Ses fréquentes allusions au chagrin suggèrent que les espaces privés n’offrent pas non plus beaucoup de refuge, bien que l’écriture ne s’appuie jamais sur ces brèves révélations. « Mes listes de perte sont longues », dit-elle sur « Sorrel Sip », un gloss typique. Pour se couvrir, elle se tourne vers l’herbe et le sommeil, mais le sommeil offre peu de consolation. Soit elle se réveille et ne se sent pas reposée, soit elle est incapable de rentrer et de calmer son esprit, un cercle vicieux capturé à la fois par la pochette d’album effrontée et une ligne vivante de « Amen »: « Je me suis réveillé dans un feu, tellement fatigué que j’ai continué à dormir. ”

La production puise souvent dans ce sentiment conflictuel de nervosité somnolente, associant la torpeur nocturne à un mouvement agité. Les producteurs new-yorkais dane.zone (Sonnymoon, Quelle Chris), JWords (Maassai, MIKE) et Nelson Bandela (Terence Etc., Nick Hakim) fournissent presque tous les rythmes. Ils préfèrent un double coup de touches bouclées et de percussions dures et traînantes, un combo qui correspond aux raps d’anxiété feutrés mais rapides de Nina. « Peddles » illustre le son de l’album, alors que Nina et son invité OHM glissent sur des tambours chancelants et des accords aériens.

Dans son couplet, Nina utilise l’expression « battements de type hyperlien », une description amusante et appropriée de Deuil dûle son electro boom bap de et celui d’autres styles de production optimistes d’inspiration électronique vus sur H3IR rapiditéWiki et NAH cabine téléphoniqueet ils détestent le changement Enfin, Nouveau. Ces albums évitent les boucles soul bourrées de punch qui ont dominé le rap underground ces dernières années, popularisées par Earl Sweatshirt, Roc Marciano et Griselda Records. L’abandon de cette approche suggère qu’elle perd peut-être de son attrait dans certains coins, bien qu’aucune philosophie particulière ne semble être à l’origine du changement. Quelle qu’en soit la cause, il y a clairement un intérêt croissant parmi les producteurs et les rappeurs pour les textures et les cadences de la noise, de l’ambient et du trip-hop, comme on le voit sur des albums récents comme Moor Mother et billy woods. LAITON, ainsi que les JPEGMAFIA Tous mes héros sont des cornballs– les records les plus forts que ce tour ait produits. La fabrication sur Deuil dû n’est pas aussi aventureux que quoi que ce soit sur ces disques, mais ses textures numériques pétillantes animent les flux de Nina.

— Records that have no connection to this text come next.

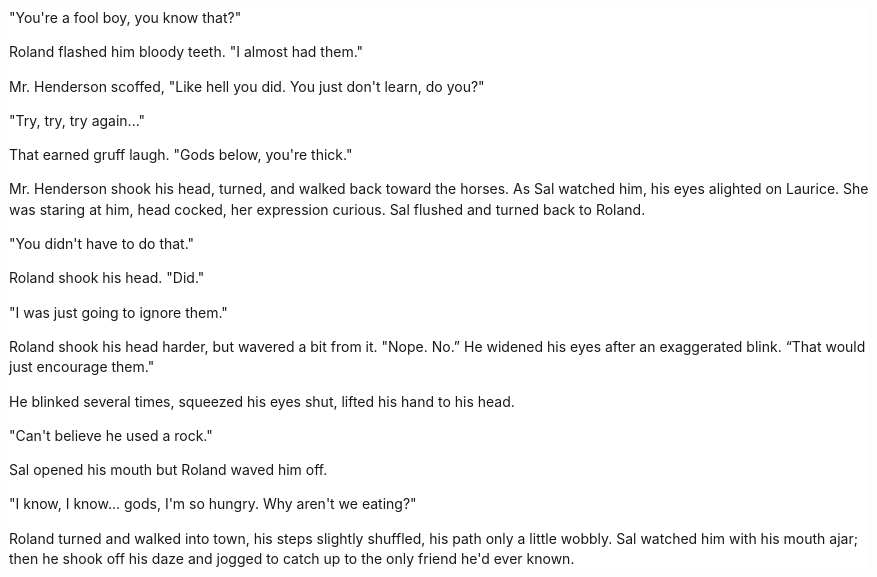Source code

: "You're a fool boy, you know that?"

Roland flashed him bloody teeth. "I almost had them."

Mr. Henderson scoffed, "Like hell you did. You just don't learn, do you?"

"Try, try, try again..."

That earned gruff laugh. "Gods below, you're thick."

Mr. Henderson shook his head, turned, and walked back toward the horses. As Sal watched him, his eyes alighted on Laurice. She was staring at him, head cocked, her expression curious. Sal flushed and turned back to Roland.

"You didn't have to do that."

Roland shook his head. "Did."

"I was just going to ignore them."

Roland shook his head harder, but wavered a bit from it. "Nope. No.” He widened his eyes after an exaggerated blink. “That would just encourage them."

He blinked several times, squeezed his eyes shut, lifted his hand to his head.

"Can't believe he used a rock."

Sal opened his mouth but Roland waved him off.

"I know, I know... gods, I'm so hungry. Why aren't we eating?"

Roland turned and walked into town, his steps slightly shuffled, his path only a little wobbly. Sal watched him with his mouth ajar; then he shook off his daze and jogged to catch up to the only friend he'd ever known.

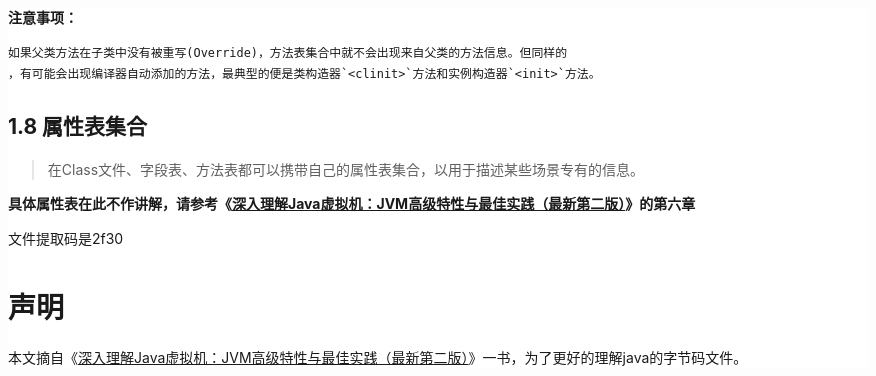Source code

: **注意事项：** 
    
    如果父类方法在子类中没有被重写(Override)，方法表集合中就不会出现来自父类的方法信息。但同样的
    ，有可能会出现编译器自动添加的方法，最典型的便是类构造器`<clinit>`方法和实例构造器`<init>`方法。

## 1.8 属性表集合
>在Class文件、字段表、方法表都可以携带自己的属性表集合，以用于描述某些场景专有的信息。

**具体属性表在此不作讲解，请参考《[深入理解Java虚拟机：JVM高级特性与最佳实践（最新第二版）](http://yunpan.cn/ccWFtqyhHKAur)》的第六章**

文件提取码是2f30

# 声明

本文摘自《[深入理解Java虚拟机：JVM高级特性与最佳实践（最新第二版）](http://yunpan.cn/ccWFtqyhHKAur)》一书，为了更好的理解java的字节码文件。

L’album s’essouffle lorsque les rythmes s’inspirent du R&B, devenant plus tranquilles et atmosphériques. Ces instrumentaux sont forts en eux-mêmes, mais ils ne correspondent pas au style timide de Nina – un décalage souligné par la présence magnétique des nombreux artistes en vedette, qui ont pratiquement tous frappé des coups de circuit. Le couplet de Moor Mother sur « Stone Soup » est le meilleur de l’album : en l’espace d’une minute, elle interpole froidement « Ether » de Nas et fait référence au voyage dans le temps, aux tableaux de Kara Walker et à « Bennie and the Jets » – un mélange d’esprit, des pierres de touche personnelles et des images précises qui échappent à Nina pendant 14 chansons. Deuil dû est sa version la plus forte, mais elle n’a pas encore compris comment transformer des pensées parasites en idées développées.